5. Wild means wild — Wild animals aren't designed to live in a captive environment. They require special care, housing, diet and maintenance that the average person can't provide. If your tiger or monkey gets sick, where will you take her for medical help? It's unlikely your local veterinarian has experience treating animals who under normal circumstances, live entirely in the wild.

As wild animals age, they typically become impossible to handle for the average pet owner. They end up being sold to roadside zoos, or are dumped on humane societies or wildlife sanctuaries, putting an economic burden on those organizations.

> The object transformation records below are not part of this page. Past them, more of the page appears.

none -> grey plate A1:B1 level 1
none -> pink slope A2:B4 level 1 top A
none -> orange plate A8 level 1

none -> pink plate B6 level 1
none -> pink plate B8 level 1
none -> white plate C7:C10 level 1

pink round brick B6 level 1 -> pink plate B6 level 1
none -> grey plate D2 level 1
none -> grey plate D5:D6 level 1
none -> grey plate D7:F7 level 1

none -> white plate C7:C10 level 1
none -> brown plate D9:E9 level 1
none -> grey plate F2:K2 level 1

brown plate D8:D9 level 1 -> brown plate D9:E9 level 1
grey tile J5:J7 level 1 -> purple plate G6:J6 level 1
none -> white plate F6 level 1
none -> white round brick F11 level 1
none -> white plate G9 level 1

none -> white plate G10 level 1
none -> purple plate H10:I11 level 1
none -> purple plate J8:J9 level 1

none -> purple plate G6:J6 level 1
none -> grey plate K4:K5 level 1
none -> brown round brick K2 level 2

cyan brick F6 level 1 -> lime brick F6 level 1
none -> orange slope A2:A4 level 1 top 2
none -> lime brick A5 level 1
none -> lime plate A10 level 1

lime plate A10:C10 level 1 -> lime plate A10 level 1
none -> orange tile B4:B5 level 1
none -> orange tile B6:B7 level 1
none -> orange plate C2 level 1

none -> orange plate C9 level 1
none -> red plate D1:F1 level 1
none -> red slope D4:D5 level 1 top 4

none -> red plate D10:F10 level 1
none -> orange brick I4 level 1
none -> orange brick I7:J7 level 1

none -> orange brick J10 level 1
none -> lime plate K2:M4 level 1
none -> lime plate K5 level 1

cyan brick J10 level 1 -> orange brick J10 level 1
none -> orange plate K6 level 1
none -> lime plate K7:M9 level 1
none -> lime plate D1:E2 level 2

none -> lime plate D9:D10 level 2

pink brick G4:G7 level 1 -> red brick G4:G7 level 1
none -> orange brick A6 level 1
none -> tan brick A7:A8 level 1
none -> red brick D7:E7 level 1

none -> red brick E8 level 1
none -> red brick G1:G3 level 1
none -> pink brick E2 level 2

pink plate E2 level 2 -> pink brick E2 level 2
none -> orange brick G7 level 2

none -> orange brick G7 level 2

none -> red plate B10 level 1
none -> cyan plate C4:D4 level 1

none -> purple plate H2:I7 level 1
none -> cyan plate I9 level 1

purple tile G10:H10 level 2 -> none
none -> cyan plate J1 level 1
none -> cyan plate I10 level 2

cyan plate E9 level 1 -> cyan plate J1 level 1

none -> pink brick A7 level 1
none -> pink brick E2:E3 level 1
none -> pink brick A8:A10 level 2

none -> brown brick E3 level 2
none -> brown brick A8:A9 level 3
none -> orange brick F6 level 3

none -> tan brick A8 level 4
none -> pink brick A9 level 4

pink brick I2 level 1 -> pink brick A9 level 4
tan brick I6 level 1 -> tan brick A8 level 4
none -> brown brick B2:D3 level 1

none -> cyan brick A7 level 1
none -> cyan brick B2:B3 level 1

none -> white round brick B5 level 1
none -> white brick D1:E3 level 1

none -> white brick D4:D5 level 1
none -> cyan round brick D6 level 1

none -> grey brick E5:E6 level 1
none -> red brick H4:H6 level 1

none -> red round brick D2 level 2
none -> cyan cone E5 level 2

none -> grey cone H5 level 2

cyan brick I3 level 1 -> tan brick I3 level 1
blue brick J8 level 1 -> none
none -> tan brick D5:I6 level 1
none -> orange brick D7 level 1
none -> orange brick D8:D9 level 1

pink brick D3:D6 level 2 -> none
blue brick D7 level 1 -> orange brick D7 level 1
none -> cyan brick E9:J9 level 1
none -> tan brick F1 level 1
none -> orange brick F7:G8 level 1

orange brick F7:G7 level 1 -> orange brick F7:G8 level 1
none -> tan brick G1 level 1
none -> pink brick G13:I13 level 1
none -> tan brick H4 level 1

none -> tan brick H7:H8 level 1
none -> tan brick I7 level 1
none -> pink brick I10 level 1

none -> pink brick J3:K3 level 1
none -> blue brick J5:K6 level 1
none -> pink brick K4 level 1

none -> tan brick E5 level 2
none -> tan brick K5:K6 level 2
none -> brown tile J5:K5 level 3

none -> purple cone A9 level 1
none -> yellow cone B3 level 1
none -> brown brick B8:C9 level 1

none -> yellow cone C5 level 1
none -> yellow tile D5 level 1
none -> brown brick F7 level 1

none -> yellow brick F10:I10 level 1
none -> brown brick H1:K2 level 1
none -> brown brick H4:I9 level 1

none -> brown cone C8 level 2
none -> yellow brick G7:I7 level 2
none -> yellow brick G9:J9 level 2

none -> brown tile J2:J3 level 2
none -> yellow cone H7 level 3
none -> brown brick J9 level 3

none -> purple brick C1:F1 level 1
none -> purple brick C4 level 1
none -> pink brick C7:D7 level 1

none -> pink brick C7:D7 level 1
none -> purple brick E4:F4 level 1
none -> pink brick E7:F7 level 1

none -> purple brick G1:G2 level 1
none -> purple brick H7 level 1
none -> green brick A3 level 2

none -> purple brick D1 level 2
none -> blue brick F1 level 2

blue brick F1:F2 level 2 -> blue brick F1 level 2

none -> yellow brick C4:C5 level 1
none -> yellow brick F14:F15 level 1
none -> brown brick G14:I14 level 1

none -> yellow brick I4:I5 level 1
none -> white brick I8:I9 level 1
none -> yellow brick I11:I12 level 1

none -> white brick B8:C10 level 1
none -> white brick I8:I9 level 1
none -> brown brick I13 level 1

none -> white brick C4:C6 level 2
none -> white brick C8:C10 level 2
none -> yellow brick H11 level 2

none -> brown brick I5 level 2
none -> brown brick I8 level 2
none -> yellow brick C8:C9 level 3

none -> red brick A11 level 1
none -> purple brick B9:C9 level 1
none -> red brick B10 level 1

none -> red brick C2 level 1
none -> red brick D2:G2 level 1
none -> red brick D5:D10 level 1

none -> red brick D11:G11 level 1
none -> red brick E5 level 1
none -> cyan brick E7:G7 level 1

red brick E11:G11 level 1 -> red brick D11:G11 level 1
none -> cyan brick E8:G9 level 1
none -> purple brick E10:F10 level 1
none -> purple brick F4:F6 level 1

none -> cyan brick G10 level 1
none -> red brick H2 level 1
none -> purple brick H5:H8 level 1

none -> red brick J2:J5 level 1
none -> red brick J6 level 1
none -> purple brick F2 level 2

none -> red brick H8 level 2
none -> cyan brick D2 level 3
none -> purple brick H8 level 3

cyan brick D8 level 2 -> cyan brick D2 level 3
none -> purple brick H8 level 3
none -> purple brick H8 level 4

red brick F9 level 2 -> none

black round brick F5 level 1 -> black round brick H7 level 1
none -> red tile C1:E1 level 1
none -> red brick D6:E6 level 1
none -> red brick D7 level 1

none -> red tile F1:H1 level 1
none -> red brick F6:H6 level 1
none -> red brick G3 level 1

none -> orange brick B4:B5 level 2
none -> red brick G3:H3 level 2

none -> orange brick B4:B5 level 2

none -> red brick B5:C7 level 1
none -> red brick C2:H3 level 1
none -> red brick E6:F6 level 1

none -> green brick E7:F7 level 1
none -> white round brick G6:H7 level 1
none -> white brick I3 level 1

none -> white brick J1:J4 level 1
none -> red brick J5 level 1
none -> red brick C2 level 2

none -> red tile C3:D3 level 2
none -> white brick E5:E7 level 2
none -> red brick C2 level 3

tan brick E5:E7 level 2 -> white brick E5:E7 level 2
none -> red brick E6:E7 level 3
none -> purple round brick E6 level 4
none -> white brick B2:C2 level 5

Ultimately, the majority of these animals are euthanized, abandoned or live out their lives in deplorable conditions.

Why not consider adopting a real pet?

In case it isn't obvious, my point here is that holding wildlife captive as "pets" is inhumane, potentially dangerous, and encourages poachers and others who traffic in wild creatures to continue their despicable practices. I hope that anyone who may be contemplating acquiring a wild animal as a companion will rethink their choice.

Again, it's illegal to care for wild animals without a license. Yes, there are some "exotic animal breeders" that can legally sell you a baby raccoon as a pet, but that doesn't make it an ethical or wise choice. And it's illegal to keep orphaned babies you may find, punishable by expensive fines for breaking the law.

I agree with this law, as it protects wild animals (assuring they get the proper care they need) and also protects the public (wild animals carry many parasites and infectious diseases that can harm or kill people). You should contact a local wildlife rehabilitator if you find a wild baby animal that appears to need help.

Please keep in mind that there are many homeless adoptable pets — dogs, cats, birds, hamsters, gerbils, rabbits and others — in shelters and foster homes across the country that would be forever grateful for a spot in your home and heart. Why bring home a wild animal who prefers living wild, when so many real pets are waiting hopefully at your local shelter?